И крематории, и захваты, и погромы, и убийства, и стрельба – всё это как бы тоже было во имя. Да, убийство старухи-процентщицы без идеи великого мастера становится лишь очередным жутковатым эпизодом криминальной хроники. Но в Евромайдане не было даже высшей конструктивной идеи. Она была изначально построена на отрицании, ненависти, подражании. Так Люцифер изображает обезьяну Бога. И дальнейшие события в Украине, неприятие идеи Евромайдана десятком миллионов людей, это подтвердили.
Альберто Мора, изучая чудовищные преступления против прав человека в американских тюрьмах Абу-Грейб и Гуантанамо, писал: «Если жестокость больше не является незаконной, а, напротив, превращается в элемент политики, это изменяет фундаментальное отношение человека к государству. Это разрушает само понятие прав личности. Если вы делаете исключение для некоторых людей, то рушится вся Конституция».
В данном контексте Евромайдан стал лишь частью бикфордова шнура, подводящего к взрывчатке, заложенной под фундамент Украины. Он спровоцировал волну протестов по всей стране, и люди, по сути, задались одним вопросом: «Почему им можно, а нам нельзя? Почему их правда лучше нашей правды?» «Если закона нет, то всё дозволено» – с таким сознанием жили украинцы после Евромайдана.

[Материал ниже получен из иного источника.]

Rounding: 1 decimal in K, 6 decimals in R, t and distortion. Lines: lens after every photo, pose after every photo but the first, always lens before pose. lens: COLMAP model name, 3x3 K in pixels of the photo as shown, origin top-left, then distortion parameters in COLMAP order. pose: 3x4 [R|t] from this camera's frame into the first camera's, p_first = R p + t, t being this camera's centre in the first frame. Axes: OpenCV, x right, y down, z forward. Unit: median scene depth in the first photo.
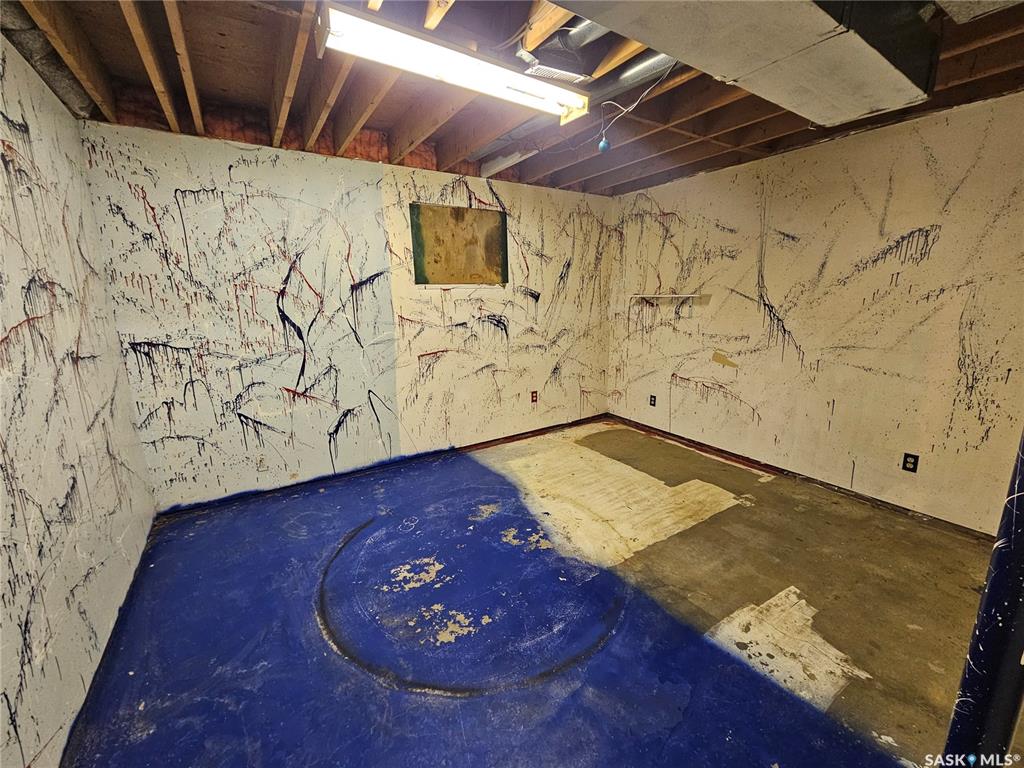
lens RADIAL K [[423.5, 0, 512.4], [0, 423.5, 383.1], [0, 0, 1]] dist [0.002161, 0.000017]
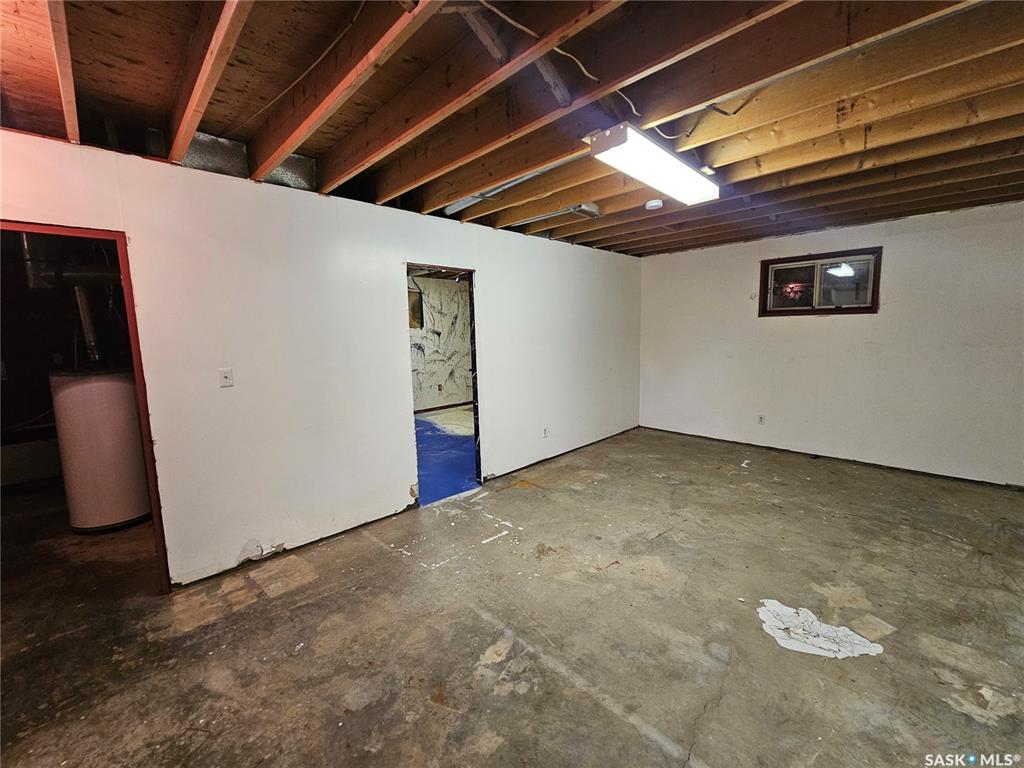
lens RADIAL K [[423.5, 0, 513.7], [0, 423.5, 382.4], [0, 0, 1]] dist [0.002161, 0.000017]
pose [[0.978705, -0.028661, 0.203263, -0.008596], [0.045750, 0.995754, -0.079879, 0.182539], [-0.200111, 0.087477, 0.975860, -0.922063]]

Их новый дивный мир, которого они так алкали, оказался таким же уродливым и тоталитарным, как и старый. Только теперь он звучал «Градами» и смердел трупной вонью. Князь мира начал брать то, что ему причиталось. Зло породило ещё большее зло. Но люди не окстились. Наоборот, они ещё активнее продолжили искать врагов, ненавидеть и оправдывать любое преступление сомнительной идеологией. Дьявольская чума перекинулась на другие страны.
Сегодня так много жертв, но так мало героев, совершающих поступки добровольно, во имя другого человека, рискуя жизнью, признающих ошибки и готовых использовать внешний мир не только в собственных интересах. Человек сам есть жертва, правда, думающая, что он может приказывать палачу.
«Не будь безумен, ибо зачем тебе умирать не в своё время?» – сказано в Книге Екклесиаста. Русско-украинский мир, действительно, стал безумен. Его видоизменили посредством гигантского психологического эксперимента. И он обречён.
Его нельзя реанимировать политически, социально, экономически, ибо сотрясены базовые ценности, сама структура человеческого Я, и от того работа по спасению должна начинаться с истоков, back to basics, лежать в области психологического, глубинного, подсознательного. Только тогда можно отыскать выход, идя путём личной борьбы с условным Люцифером, ища его в себе, выдавливая по капле, словно того раба, о котором писал Чехов. Оправдания, ненависть, обвинения другого сегодня бесполезны как никогда. Общая вина уничтожает всех. И выход из неё – путь к созиданию, взвешенности; путь глубоко личностный и вместе с тем коллективный.